View a video about the SEM

Infographic pointing out the microscope features — This infographic points out the key features of the scanning electron microscope at Schoolcraft College and how this piece of high-tech equipment works.

What is an SEM?

Unlike the microscope that you might have used in high school biology, a scanning electron microscope uses a beam of electrons instead of light to “see” an image. The process, as explained by Gury, works like this:

SEMs contain electromagnetic lenses that focus the beam of electrons, which is passed across the surface of a specimen.
Electrons bounce off the surface of the specimen and are collected by various detectors that turn this information into a black-and-white image.
Vacuum pumps physically remove air from the chamber so that the electron beam can travel straight to the specimen instead of bouncing off air molecules.
This normally means that to use a traditional detector, the specimen has to be completely dried.
If it is not conductive, it has to be coated in a very small (5-10 nm) layer of a gold-palladium mixture.
Schoolcraft’s SEM has a Variable Pressure Detector and a special aperture that is inserted below the final lens allowing the electrons to come out into the chamber but preventing air from going up into the column.
This allows the SEM to introduce a small amount of research-grade nitrogen gas around the surface of the specimen, meaning the specimen does not have to be completely dry or covered with any other materials.
This can be especially helpful when working with something like a museum specimen or some other item that is rare so it is not harmed during the imaging process.

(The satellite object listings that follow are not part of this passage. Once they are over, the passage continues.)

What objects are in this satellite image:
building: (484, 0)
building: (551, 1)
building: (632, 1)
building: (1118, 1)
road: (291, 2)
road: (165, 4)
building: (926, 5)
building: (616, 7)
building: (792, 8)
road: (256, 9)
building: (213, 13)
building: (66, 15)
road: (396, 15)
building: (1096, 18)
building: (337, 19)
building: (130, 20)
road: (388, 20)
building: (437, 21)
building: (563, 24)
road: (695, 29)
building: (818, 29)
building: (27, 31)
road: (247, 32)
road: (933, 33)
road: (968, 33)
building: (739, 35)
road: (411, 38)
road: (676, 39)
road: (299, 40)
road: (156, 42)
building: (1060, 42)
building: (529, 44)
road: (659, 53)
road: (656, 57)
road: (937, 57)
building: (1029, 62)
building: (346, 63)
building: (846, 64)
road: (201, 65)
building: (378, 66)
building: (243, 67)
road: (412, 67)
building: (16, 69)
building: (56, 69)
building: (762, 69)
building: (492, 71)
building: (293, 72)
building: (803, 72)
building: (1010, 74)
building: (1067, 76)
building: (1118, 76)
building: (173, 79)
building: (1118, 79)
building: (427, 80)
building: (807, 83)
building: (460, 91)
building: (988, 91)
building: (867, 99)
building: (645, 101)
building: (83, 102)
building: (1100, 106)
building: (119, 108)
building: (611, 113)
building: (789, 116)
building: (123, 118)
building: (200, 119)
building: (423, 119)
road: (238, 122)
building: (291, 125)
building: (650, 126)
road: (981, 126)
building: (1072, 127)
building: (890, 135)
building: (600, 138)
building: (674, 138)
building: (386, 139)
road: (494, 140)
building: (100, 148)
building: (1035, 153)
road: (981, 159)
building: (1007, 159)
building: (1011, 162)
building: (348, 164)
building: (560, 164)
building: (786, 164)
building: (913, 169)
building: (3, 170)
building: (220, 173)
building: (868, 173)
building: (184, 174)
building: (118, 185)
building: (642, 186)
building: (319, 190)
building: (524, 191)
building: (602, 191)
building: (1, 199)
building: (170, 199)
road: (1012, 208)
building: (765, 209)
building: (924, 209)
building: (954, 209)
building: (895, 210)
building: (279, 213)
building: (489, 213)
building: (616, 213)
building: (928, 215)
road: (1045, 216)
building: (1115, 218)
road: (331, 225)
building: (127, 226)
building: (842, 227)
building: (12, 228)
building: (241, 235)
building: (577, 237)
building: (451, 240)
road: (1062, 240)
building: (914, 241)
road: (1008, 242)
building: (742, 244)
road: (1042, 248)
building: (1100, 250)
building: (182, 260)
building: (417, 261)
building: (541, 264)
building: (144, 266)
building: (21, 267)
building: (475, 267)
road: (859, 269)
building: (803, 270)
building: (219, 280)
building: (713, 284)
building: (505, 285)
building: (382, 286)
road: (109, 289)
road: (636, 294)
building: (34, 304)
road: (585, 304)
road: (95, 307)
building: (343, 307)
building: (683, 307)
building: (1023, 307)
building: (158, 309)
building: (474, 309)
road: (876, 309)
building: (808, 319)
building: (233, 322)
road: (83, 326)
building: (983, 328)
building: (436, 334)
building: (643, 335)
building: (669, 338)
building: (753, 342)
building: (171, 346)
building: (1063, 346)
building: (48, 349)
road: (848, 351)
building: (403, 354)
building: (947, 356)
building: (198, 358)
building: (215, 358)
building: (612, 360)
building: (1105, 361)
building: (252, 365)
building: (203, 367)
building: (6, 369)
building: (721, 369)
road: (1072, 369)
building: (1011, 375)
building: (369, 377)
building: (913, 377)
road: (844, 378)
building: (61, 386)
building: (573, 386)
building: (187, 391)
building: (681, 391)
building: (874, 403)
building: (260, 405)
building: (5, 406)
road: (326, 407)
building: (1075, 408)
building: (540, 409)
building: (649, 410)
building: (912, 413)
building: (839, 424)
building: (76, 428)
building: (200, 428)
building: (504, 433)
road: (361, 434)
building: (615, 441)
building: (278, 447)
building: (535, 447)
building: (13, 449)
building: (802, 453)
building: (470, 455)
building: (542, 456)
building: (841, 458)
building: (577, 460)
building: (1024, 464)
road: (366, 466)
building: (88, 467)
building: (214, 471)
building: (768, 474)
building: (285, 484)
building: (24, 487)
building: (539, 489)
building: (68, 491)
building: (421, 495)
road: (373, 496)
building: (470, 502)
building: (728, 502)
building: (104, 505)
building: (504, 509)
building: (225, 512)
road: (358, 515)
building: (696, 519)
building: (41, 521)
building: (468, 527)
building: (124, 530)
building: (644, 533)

“Typically, at a university, a student would have to be in a 400-level course or even in graduate school before using a scanning electron microscope.”
Melissa Gury, Director of Laboratory Sciences

What classes use it?

Two classes currently use the SEM: BIOL 140 (Scanning Electron Microscopy) and MET 248 (Metallurgy and Materials Science).

Here’s the course description for BIOL 140, which does not require a prerequisite:

This course emphasizes the principles and modes of operation of the scanning electron microscope and X-ray analysis systems, electron-specimen interactions, elemental analysis, effects of microscope variables on images, image processing, routine maintenance, the use of microscope accessories and digital outputs. In the laboratory, students will prepare and examine inorganic and organic specimens using the secondary, backscatter and variable pressure detectors of the SEM. Students complete a project consisting of the preparation, imaging and analysis of a biological specimen.

“Typically, at a university, a student would have to be in a 400-level course or even in graduate school before using a scanning electron microscope,” Gury said. “With BIOL 140, we’re able to expose our students to amazing technology early in their academic path.”

Here’s the course description for MET 248, which requires MET 153 or department consent:

This course introduces the fundamentals of Scanning Electron Microscopy (SEM) and X-ray Microanalysis used for materials characterization and failure analysis. Topics include microscopy systems and components, safety and maintenance, applications in fractography and materials characterization and failure analysis.

Who else could use it?

Biology researchers as well as businesses and industries connected to metallurgy, geology, forensics and more all could find Schoolcraft College’s scanning electron microscope highly useful. For example, Schoolcraft College is currently assisting an area university student with research into diseases that affected amphibians. (The disease does not affect humans.) The student is able to examine rare museum specimens in a nondestructive manner to perform the research.

Business and industry that need to analyze parts or assemblies for fractures rely on scanning electron microscopes as well. The SEM can analyze the elemental composition, though not the actual “recipe” of components.

“Our scanning electron microscope is another example of how Schoolcraft College is providing the equipment and training to prepare our students for high-tech careers,” Gury said.